Despite these concerns, ScotPac CEO Jon Sutton (pictured above) said SMEs have reported a higher level of confidence in their economic outlook for 2022 and they would be looking to the federal government for support to confront these challenges.
“With the inflation rate of 5.1% at a 20-year high, it’s clear that rising cost impacts represent a genuine threat to SMEs achieving their targets this year,” Sutton said.
“That will inevitably put additional pressure on business cashflow as SMEs grapple with rising cost impacts and delays in passing these costs through to their customers. SMEs should carefully consider various solutions to finance their cashflow requirements in this environment, including invoice finance and business loans.”

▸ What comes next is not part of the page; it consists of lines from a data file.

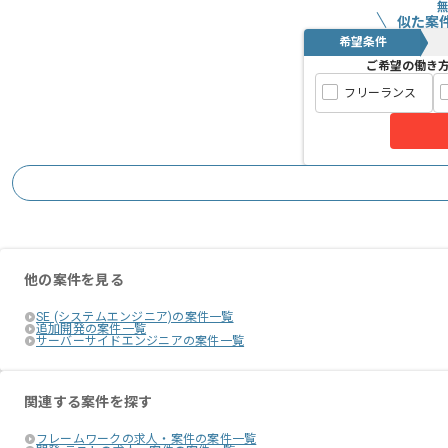
似た案
希望条件
ご希望の働き
フリーランス
他の案件を見る
SE (システムエンジニア)の案件一覧
追加開発の案件一覧
サーバーサイドエンジニアの案件一覧
関連する案件を探す
フレームワークの求人・案件の案件一覧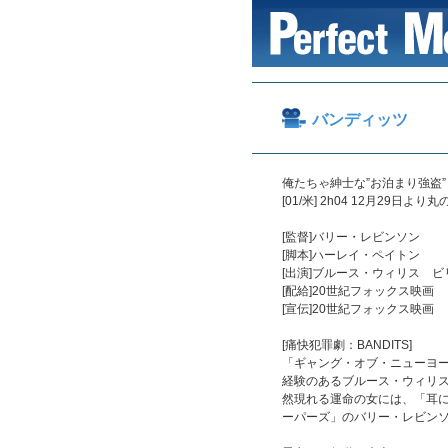
バンディッツ
俺たちゃ紳士な”お泊まり強盗
[01/米] 2h04 12月2
[監督]バリー・レビンソン
[脚本]ハーレイ・ペイトン
[出演]ブルース・ウィリス 
[配給]20世紀フォックス映画
[宣伝]20世紀フォックス映画
[痛快犯罪劇：BANDITS]
「ギャング・オブ・ニューヨ
経験のあるブルース・ウィリ
然現れる運命の女には、「耳
ーパーズ」のバリー・レビン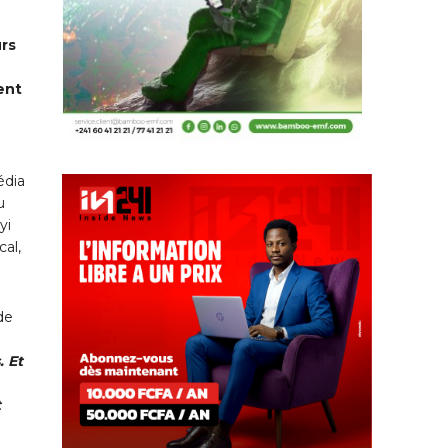
urs
ent
édia
u
yi
cal,
de
. Et
t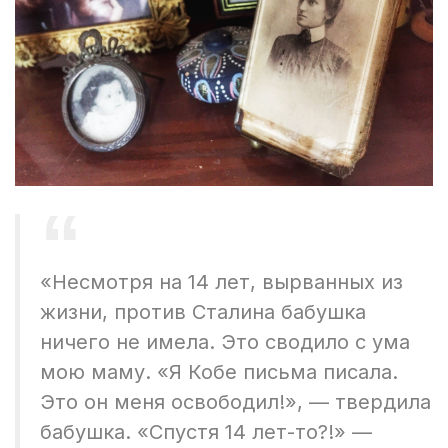
«Несмотря на 14 лет, вырванных из
жизни, против Сталина бабушка
ничего не имела. Это сводило с ума
мою маму. «Я Кобе письма писала.
Это он меня освободил!», — твердила
бабушка. «Спустя 14 лет-то?!» —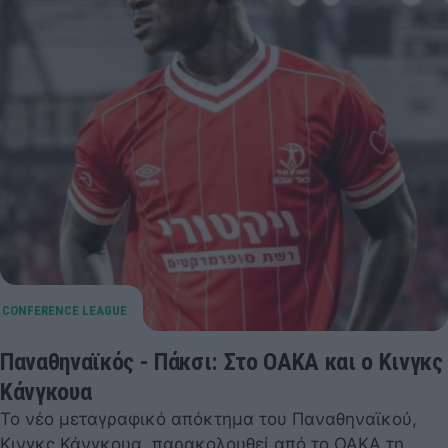
Παναθηναϊκός - Πάκσι: Στο ΟΑΚΑ και ο Κινγκς
Κάνγκουα
Το νέο μεταγραφικό απόκτημα του Παναθηναϊκού,
Κινγκς Κάνγκουα, παρακολουθεί από το ΟΑΚΑ τη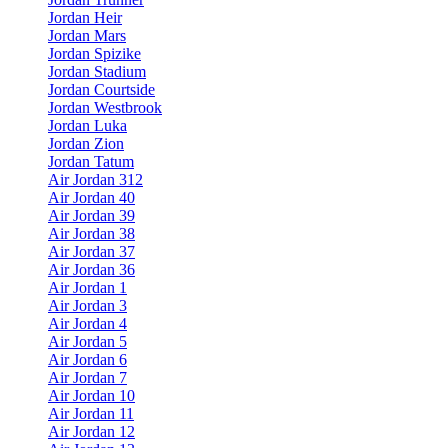
Jordan Heir
Jordan Mars
Jordan Spizike
Jordan Stadium
Jordan Courtside
Jordan Westbrook
Jordan Luka
Jordan Zion
Jordan Tatum
Air Jordan 312
Air Jordan 40
Air Jordan 39
Air Jordan 38
Air Jordan 37
Air Jordan 36
Air Jordan 1
Air Jordan 3
Air Jordan 4
Air Jordan 5
Air Jordan 6
Air Jordan 7
Air Jordan 10
Air Jordan 11
Air Jordan 12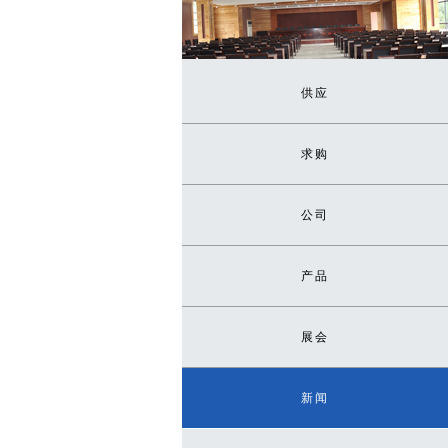
供应
求购
公司
产品
展会
新闻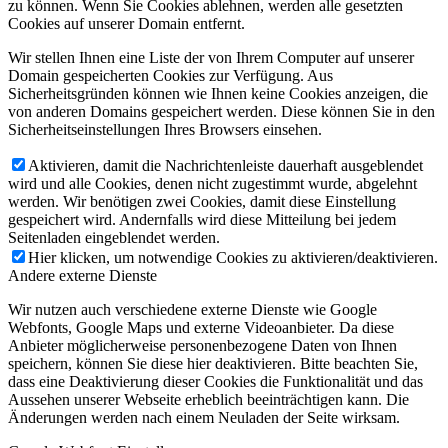
zu können. Wenn Sie Cookies ablehnen, werden alle gesetzten
Cookies auf unserer Domain entfernt.
Wir stellen Ihnen eine Liste der von Ihrem Computer auf unserer
Domain gespeicherten Cookies zur Verfügung. Aus
Sicherheitsgründen können wie Ihnen keine Cookies anzeigen, die
von anderen Domains gespeichert werden. Diese können Sie in den
Sicherheitseinstellungen Ihres Browsers einsehen.
Aktivieren, damit die Nachrichtenleiste dauerhaft ausgeblendet
wird und alle Cookies, denen nicht zugestimmt wurde, abgelehnt
werden. Wir benötigen zwei Cookies, damit diese Einstellung
gespeichert wird. Andernfalls wird diese Mitteilung bei jedem
Seitenladen eingeblendet werden.
Hier klicken, um notwendige Cookies zu aktivieren/deaktivieren.
Andere externe Dienste
Wir nutzen auch verschiedene externe Dienste wie Google
Webfonts, Google Maps und externe Videoanbieter. Da diese
Anbieter möglicherweise personenbezogene Daten von Ihnen
speichern, können Sie diese hier deaktivieren. Bitte beachten Sie,
dass eine Deaktivierung dieser Cookies die Funktionalität und das
Aussehen unserer Webseite erheblich beeinträchtigen kann. Die
Änderungen werden nach einem Neuladen der Seite wirksam.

Sutton said small businesses wanted the government to extend the accelerated depreciation scheme (24%), deeper company tax cut relief (18%) and simplified Business Activity Statement and regulatory requirements (18%).
Anneke Thompson, chief economist at CreditorWatch, said the recent wage increase wouldn’t necessarily contribute to a wage-price cycle since it was only targeted toward Australia’s lowest-paid workers as the cost of living soared to an unprecedented rate.
"While it’s unlikely that today’s decision by the FWC will directly cause any insolvencies, businesses already trading unprofitably will now need to pay their workers more,” Thompson said.
“This leaves business owners with some tough decisions to make as economic conditions set to worsen … over the next few months. However, the upside for businesses is that workers and job seekers covered by today’s announcement will be further incentivised to increase their hours and/or take on additional work. This may result in some more slack in the labour market, which remains extremely tight.”